These times are shaking all of us up. Like a snow globe, the pieces will land in different places when they settle. The day the movers came to empty our house, we received a video message from our beloved school principal, a strong, compassionate, and badass woman. Giovanna said about her: “she treats us like we’re her own kids.” It turns out that Ms. A. did the same thing we did — she left San Francisco to live closer to family in a more financially sustainable place. Before she left, she fought to stay. She asked the school district for help, but SFUSD couldn’t help her. As a single mom, she needed support to make her life work, which included priority registration for her son who is entering kindergarten. One woman can only be in one place at once.

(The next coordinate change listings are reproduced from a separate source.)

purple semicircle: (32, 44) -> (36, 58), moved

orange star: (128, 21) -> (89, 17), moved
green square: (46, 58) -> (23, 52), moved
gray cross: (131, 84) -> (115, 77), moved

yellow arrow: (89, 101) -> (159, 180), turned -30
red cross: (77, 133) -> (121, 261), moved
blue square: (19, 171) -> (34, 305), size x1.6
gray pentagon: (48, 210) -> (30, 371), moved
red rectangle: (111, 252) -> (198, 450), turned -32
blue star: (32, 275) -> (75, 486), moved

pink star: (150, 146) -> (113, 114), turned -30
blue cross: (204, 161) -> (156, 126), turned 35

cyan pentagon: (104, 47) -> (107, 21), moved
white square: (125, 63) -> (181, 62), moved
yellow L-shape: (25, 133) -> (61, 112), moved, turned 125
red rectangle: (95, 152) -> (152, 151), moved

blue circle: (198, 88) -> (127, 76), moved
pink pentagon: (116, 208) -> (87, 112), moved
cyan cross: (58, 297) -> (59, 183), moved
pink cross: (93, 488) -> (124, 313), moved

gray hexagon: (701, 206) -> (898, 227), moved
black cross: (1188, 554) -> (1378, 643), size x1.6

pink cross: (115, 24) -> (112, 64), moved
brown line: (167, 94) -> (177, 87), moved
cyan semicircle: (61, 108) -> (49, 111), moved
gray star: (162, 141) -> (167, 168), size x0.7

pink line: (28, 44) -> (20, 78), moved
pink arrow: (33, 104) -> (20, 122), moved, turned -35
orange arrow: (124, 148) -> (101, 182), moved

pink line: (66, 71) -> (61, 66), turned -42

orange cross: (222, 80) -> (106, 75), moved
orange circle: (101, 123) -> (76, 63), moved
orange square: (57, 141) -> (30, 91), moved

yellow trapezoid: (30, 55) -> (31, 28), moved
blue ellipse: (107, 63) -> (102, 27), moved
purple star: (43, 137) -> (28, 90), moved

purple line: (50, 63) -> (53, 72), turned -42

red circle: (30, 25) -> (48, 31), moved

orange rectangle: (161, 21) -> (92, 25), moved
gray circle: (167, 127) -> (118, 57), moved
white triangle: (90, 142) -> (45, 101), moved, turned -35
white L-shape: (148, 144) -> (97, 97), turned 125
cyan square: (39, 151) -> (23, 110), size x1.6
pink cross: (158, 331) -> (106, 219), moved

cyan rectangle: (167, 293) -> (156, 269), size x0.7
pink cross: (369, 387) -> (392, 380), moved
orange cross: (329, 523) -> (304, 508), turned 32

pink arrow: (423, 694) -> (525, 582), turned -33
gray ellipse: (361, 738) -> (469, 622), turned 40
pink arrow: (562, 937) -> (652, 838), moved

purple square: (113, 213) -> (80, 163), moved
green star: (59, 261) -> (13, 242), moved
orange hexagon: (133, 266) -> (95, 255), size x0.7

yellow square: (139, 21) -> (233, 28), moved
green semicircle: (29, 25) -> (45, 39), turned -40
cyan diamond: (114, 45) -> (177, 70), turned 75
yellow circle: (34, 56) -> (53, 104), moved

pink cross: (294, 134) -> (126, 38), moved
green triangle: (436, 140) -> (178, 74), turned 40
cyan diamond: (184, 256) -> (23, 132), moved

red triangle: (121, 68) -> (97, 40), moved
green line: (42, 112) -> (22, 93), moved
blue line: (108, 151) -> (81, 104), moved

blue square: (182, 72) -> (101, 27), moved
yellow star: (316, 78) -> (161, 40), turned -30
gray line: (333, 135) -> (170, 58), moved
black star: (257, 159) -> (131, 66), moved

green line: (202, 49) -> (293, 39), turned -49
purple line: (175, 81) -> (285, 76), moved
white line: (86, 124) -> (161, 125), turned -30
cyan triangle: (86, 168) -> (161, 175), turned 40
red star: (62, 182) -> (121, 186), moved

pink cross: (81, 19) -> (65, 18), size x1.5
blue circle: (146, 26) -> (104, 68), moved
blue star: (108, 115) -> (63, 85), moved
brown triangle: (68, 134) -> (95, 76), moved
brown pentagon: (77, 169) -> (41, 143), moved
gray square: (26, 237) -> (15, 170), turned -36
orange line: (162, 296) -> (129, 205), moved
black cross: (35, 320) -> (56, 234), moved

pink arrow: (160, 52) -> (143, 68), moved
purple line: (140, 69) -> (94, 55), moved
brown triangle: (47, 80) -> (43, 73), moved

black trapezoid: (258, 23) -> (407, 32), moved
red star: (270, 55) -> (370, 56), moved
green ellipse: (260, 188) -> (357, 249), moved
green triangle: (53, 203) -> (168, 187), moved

That’s life in San Francisco. Getting into kindergarten is a bureaucratic and emotional nightmare for many, and sometimes getting to kindergarten is a logistical nightmare because SFUSD is a choice district — they don’t have neighborhood schools and people can be assigned to campuses across the city. Many families count on private schools instead, which have rigorous and highly competitive application processes, as well as large fees.
While Ms. A is clearly heartbroken to leave the community, particularly under the conditions, I am glad for her. This woman deserves the very best. She gave her all to San Francisco, and San Francisco couldn’t rise up to meet her. I’m glad she walked away to find a better life for herself. I hope we all find it.
I’ll miss the people and the culture and the ocean and the architecture. Also, walking to the bay, running across the bridges, sitting on the the sandy beaches and breathing the Pacific Ocean, watching the fabled fog roll in over the pastels, exploring the vast and rich state of California. I’ll miss living close to extended family and Napa and Sonoma. I’ll miss the light in Northern California.
I always dreamt of living in the golden state, and it had the unexpected effect of granting me a new appreciation for Washington state. I wouldn’t love the Pacific Northwest the way I do now without having left it for 5 years. It was the right time to return. As for Emile, the novelty of having homes in two states had worn off. He wanted his family back, and we wanted to feel whole again. It was hard being far away from him, and also my family.
Though we continue to shelter in place and it will be a while before I get to enjoy everything that the Pacific Northwest has to offer, I’m finding comfort in the natural world here. There are green forests everywhere. The cherry blossoms are blooming. The breeze is calm. We’ve had a heat wave and rain. The first drop I felt landed on my forehead, and it was like I’d been anointed.